Even with increased openness to home health solutions, FDA requirements remain rigorous. “You can’t do something like, say, our toilet seat is made out of the same stuff as other toilet seats, so it’s safe,” Austin explains. Instead, they had to conduct extensive testing, including “biocompatibility testing, where they literally have to tape parts of the toilet seat to the side of a living animal for a period of time.”
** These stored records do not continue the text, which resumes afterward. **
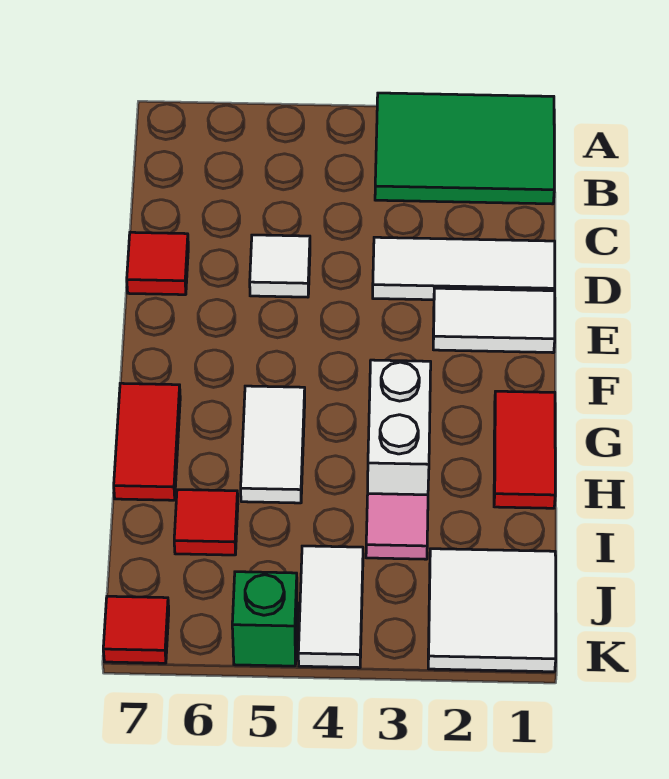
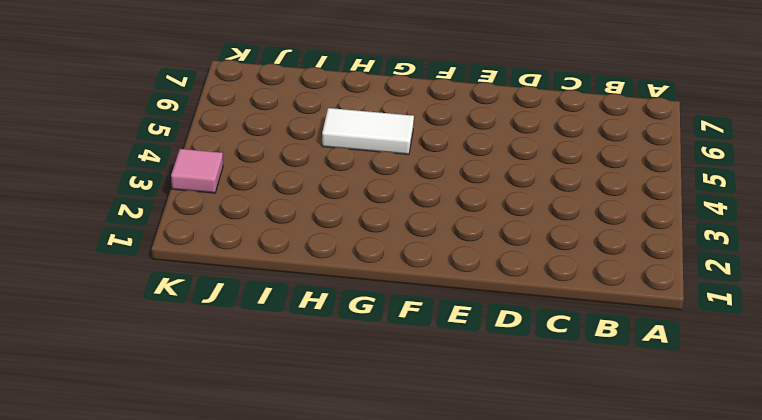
pink tile K3 level 1 -> pink tile I3 level 1
none -> green tile A1:B3 level 1
none -> white tile D1:D3 level 1
none -> white tile D5 level 1

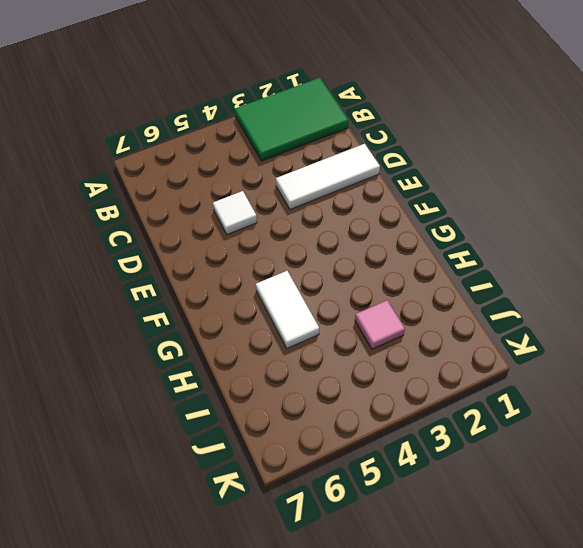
none -> red tile D7 level 1
none -> white tile E1:E2 level 1
none -> red tile G1:H1 level 1

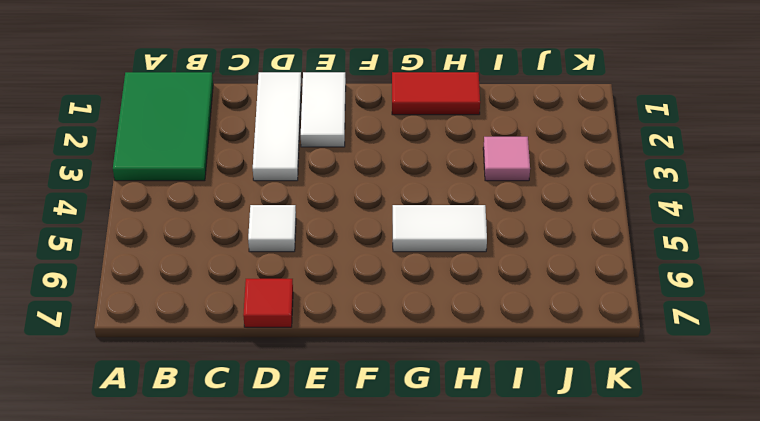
none -> white brick G3:H3 level 1
none -> red tile G7:H7 level 1
none -> red tile I6 level 1

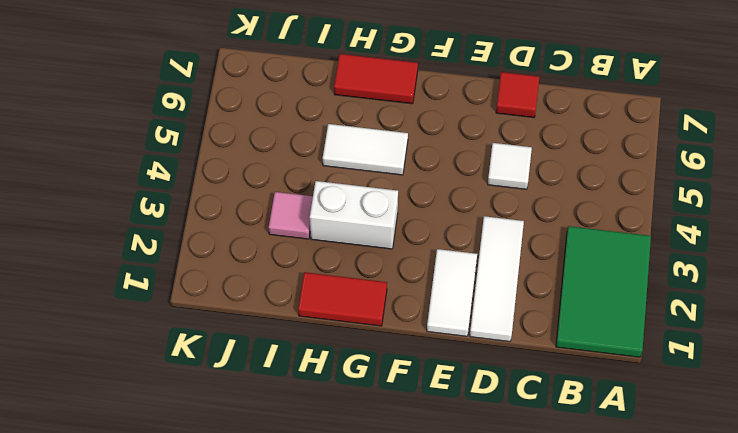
none -> red tile I6 level 1
none -> white tile J1:K2 level 1
none -> white tile J4:K4 level 1

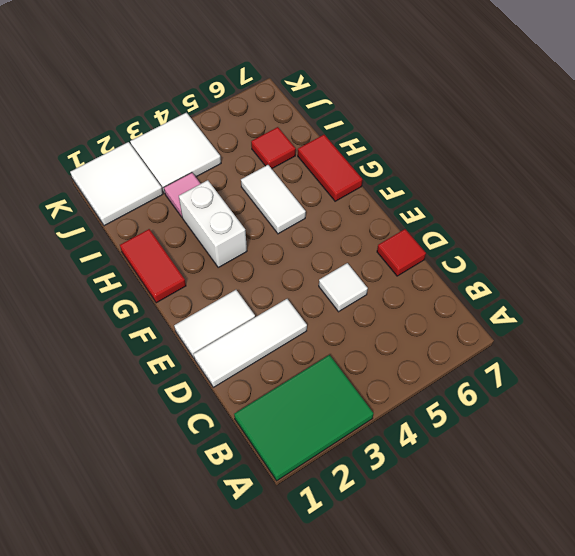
white tile J3:K4 level 1 -> white tile J4:K4 level 1
none -> green brick K5 level 1
none -> red tile K7 level 1

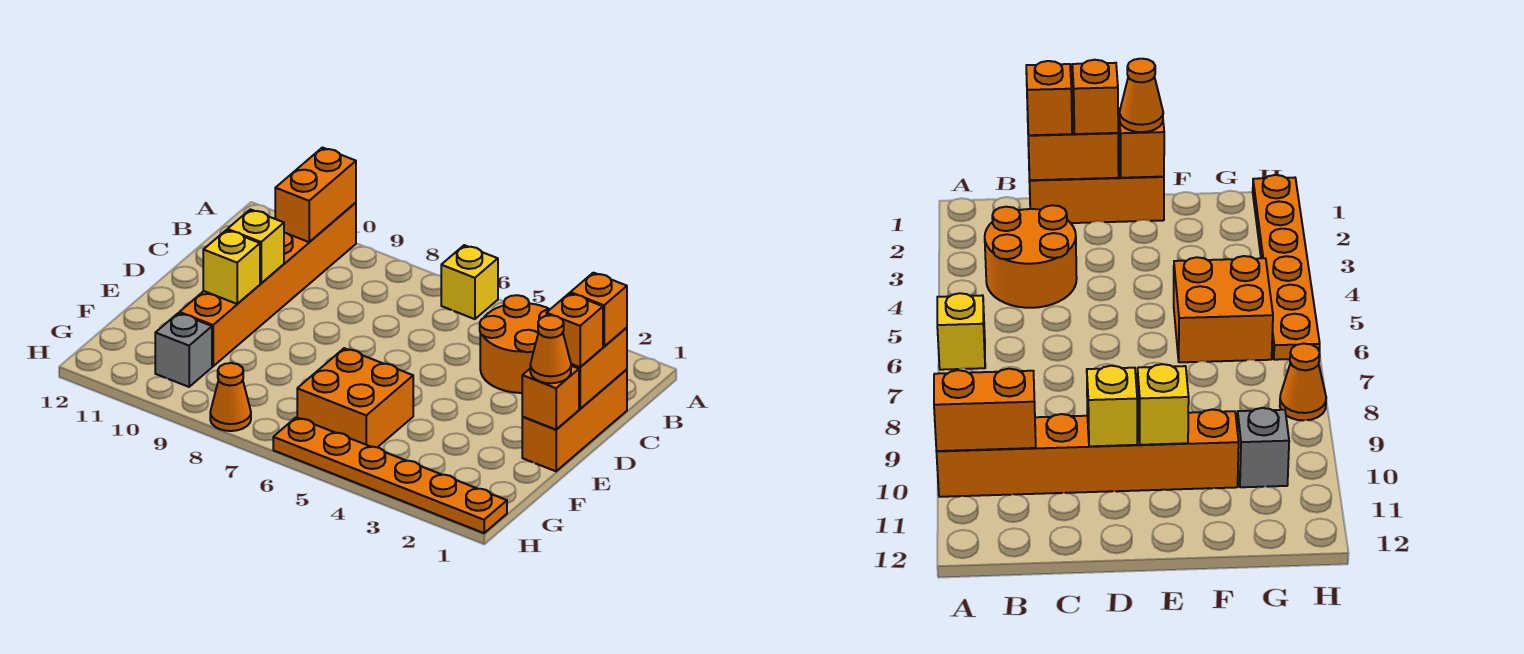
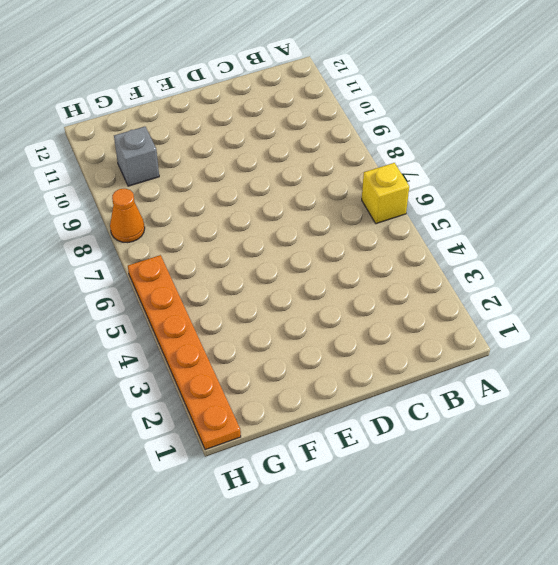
none -> orange brick A10:F10 level 1
none -> orange round brick B3:C4 level 1
none -> orange brick C1:E1 level 1

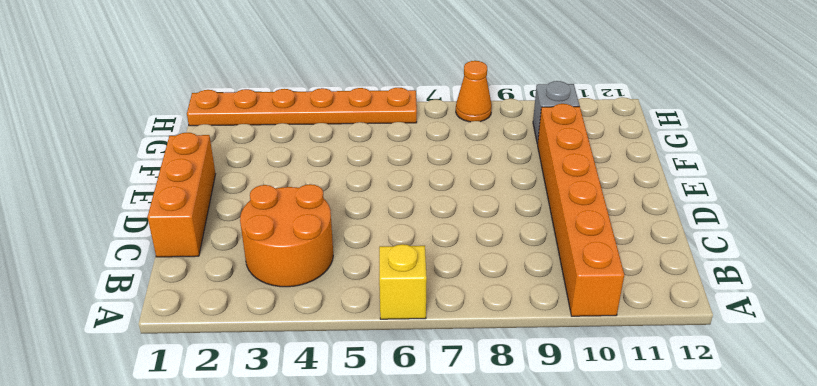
none -> orange brick F5:G6 level 1
none -> orange brick A10:B10 level 2
none -> orange brick C1:D1 level 2

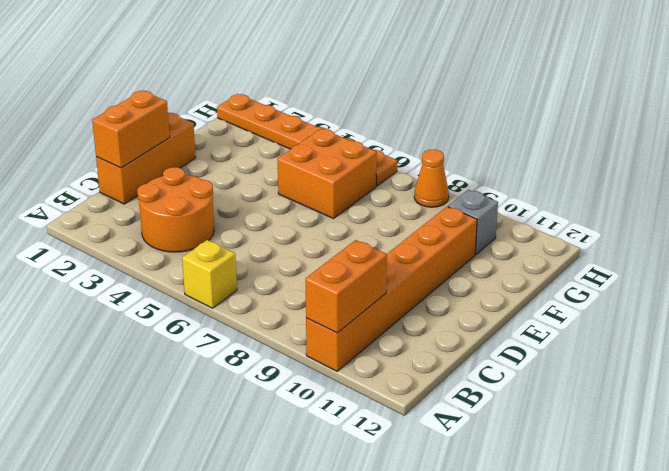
none -> yellow brick D10 level 2
none -> orange brick E1 level 2
none -> yellow brick E10 level 2

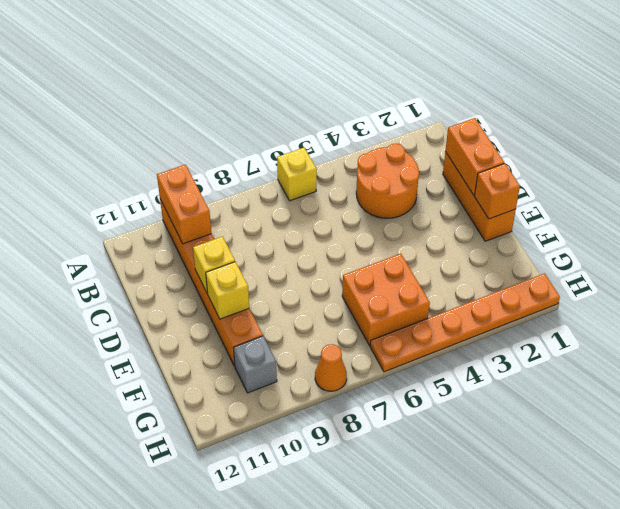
none -> orange brick C1 level 3
none -> orange brick D1 level 3
none -> orange cone E1 level 3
Reimagining Healthcare Business Models

The pandemic also influenced Casana’s revenue strategy. “Medicare will pay to have a lot of those vitals tracked for the right patients because it couldn’t matter so much,” Austin notes. “There’s an ability to get reimbursed both by the government and by private insurance for being able to track these core important vitals in at risk populations.”

Looking Ahead

Austin’s vision extends beyond the immediate post-COVID landscape. “This product, unlike almost anything else you could work on, we’ll directly save people’s lives when it’s in the market.” Looking three to five years ahead, he sees “hundreds of thousands of seats in the world, and they’re saving lives every month, every week, every day.”

For founders building in the post-COVID healthcare space, Casana’s experience highlights how pandemic-driven changes created opportunities for innovative approaches to home health monitoring. The key lies in balancing these new opportunities with traditional regulatory requirements while maintaining focus on meaningful health outcomes.